Üniversitelerde Devletin Siluetleri

Sayı 9, Nisan 2013

Dicle Üniversitesi’nde üç gün boyunca devam eden, birçok farklı STK’nın ve milletvekillerinin devreye girdiği olaylar medyada çokça yer aldı. Üniversitelerde devrimci öğrencilere yönelik saldırılar zaman zaman basına yansısa da, Dicle Üniversitesi’nde başlayıp birçok üniversitede devam eden gerginlikler bu saldırılardan çok daha farklı. Özellikle İstanbul Üniversitesi’nde, olayların etkisi uzun bir süredir kendini gösteriyor. En son 56 öğrencinin gözaltına alınması, durumun ciddiyeti ve güncel oluşu açısından önemli.

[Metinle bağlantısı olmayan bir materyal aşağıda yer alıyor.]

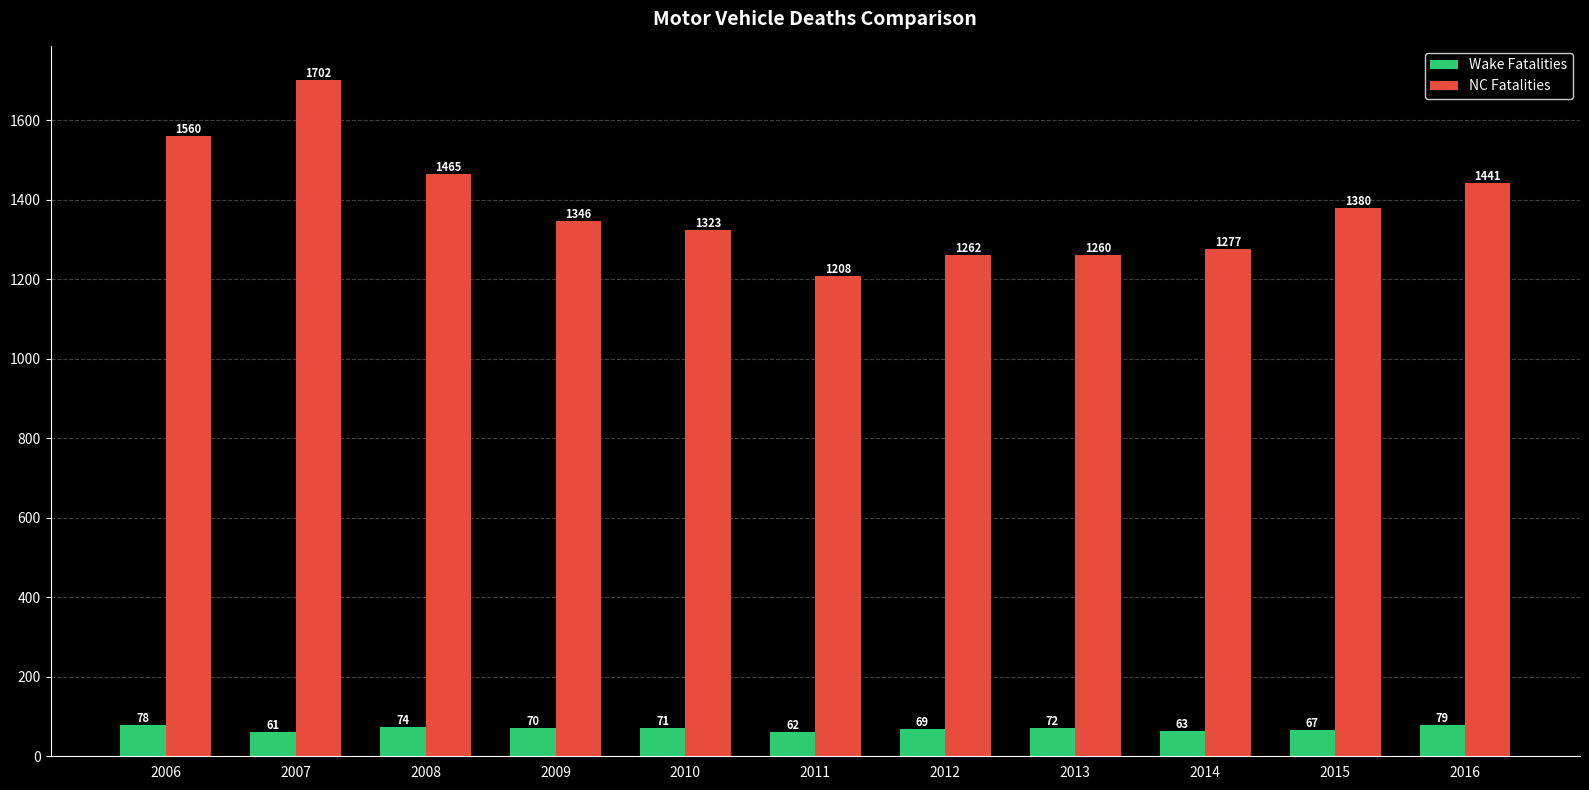

What is the average value of the Wake Fatalities series?

70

Aslında üniversitelerde devrimci öğrencilere yönelik faşist saldırılar yıllardan beri sürmekte ve devlet eliyle bu saldırganlar kollanmaktaydı. Son dönem yoğun bir şekilde yaşanan saldırılar, diğerlerinden biraz daha farklı bir niteliğe sahip; saldırgan kesimlerin Hizbullah’a yakın konumu.

90’lı yıllarda, özellikle bölgede, Kürt Hareketi’ne karşı saldırılarıyla hatırlanan Hizbullah’ın en önemli özelliği devlet himayesinde gelişmesiydi. Bölgedeki stratejileriyle devletin, Kürt Hareketi’ne karşı tetikçisi konumunda bulunan örgüt, devletin her türlü desteğine rağmen istediği etkiyi bölgede yaratamamıştı.

Dicle ve İstanbul Üniversitesi’nde devrimci öğrencilere yönelik gerçekleşen saldırılarla beraber, devletin Hizbullah stratejisi yeniden mi canlanıyor sorusu akıllarda ilk oluşanlardandı. Dicle Üniversitesi’nde saldırganların polisle iç içe konumu, gözaltı vb. işleme maruz kalmamaları, bu çevrenin kimin güdümünde hareket ediyor olduğunun kanıtıdır.

Sadece üniversitelerde değil, farklı birçok alanda milliyetçi-faşist gruplara karşı mücadele veren devrimcilere yönelik bir de Hizbullahçı grupların saldırıları için zemin hazırlanmaktadır. Dicle Üniversitesi olayları sonrasında, Hizbullahla ilişkisi olan STK’ların ve medyanın “devlet dili”ne yakın söylemleri bunun en açık göstergesidir.

Devletin bu yeni model saldırı stratejisinin hangi dönemde gerçekleştiği önemlidir. Hizbullah aracılığıyla hedefledikleri, söylemine sarıldığı “barış”tan çok uzaktır. Bu, devletin her zamanki ikiyüzlü politikasının bir yansımasıdır. Bir yandan sözde barışçıl ifadelerle topluma telkin veren devlet, diğer taraftan saldırılarına devam ediyor, hem de Hizbullah maşası ile.